### Dataset entries

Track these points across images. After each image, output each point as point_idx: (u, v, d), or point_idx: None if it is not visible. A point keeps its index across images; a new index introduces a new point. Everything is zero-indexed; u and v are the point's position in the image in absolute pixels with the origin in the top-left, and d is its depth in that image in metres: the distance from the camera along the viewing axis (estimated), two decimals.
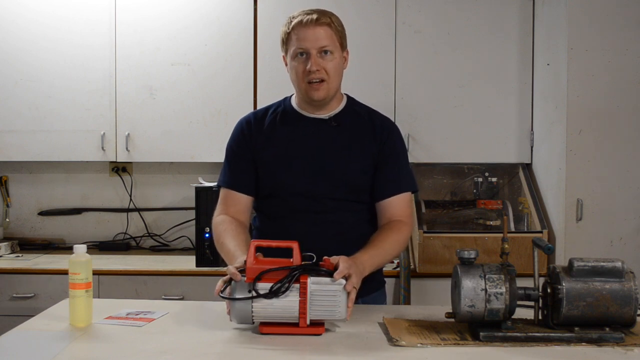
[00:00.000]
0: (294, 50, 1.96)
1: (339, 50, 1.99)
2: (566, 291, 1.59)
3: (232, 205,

### YOUR ASSIGNMENT
Could each line of the data be written out exactly, with no pictures included?

### ANSWER TO THIS TASK
Track these points across images. After each image, output each point as point_idx: (u, v, d), or point_idx: None if it is not visible. A point keeps its index across images; a new index introduces a new point. Everything is zero-indexed; u and v are the point's position in the image in absolute pixels with the origin in the top-left, and d is its depth in that image in metres: the distance from the camera along the viewing axis (estimated), two decimals.
[00:00.000]
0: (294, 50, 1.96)
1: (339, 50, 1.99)
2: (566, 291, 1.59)
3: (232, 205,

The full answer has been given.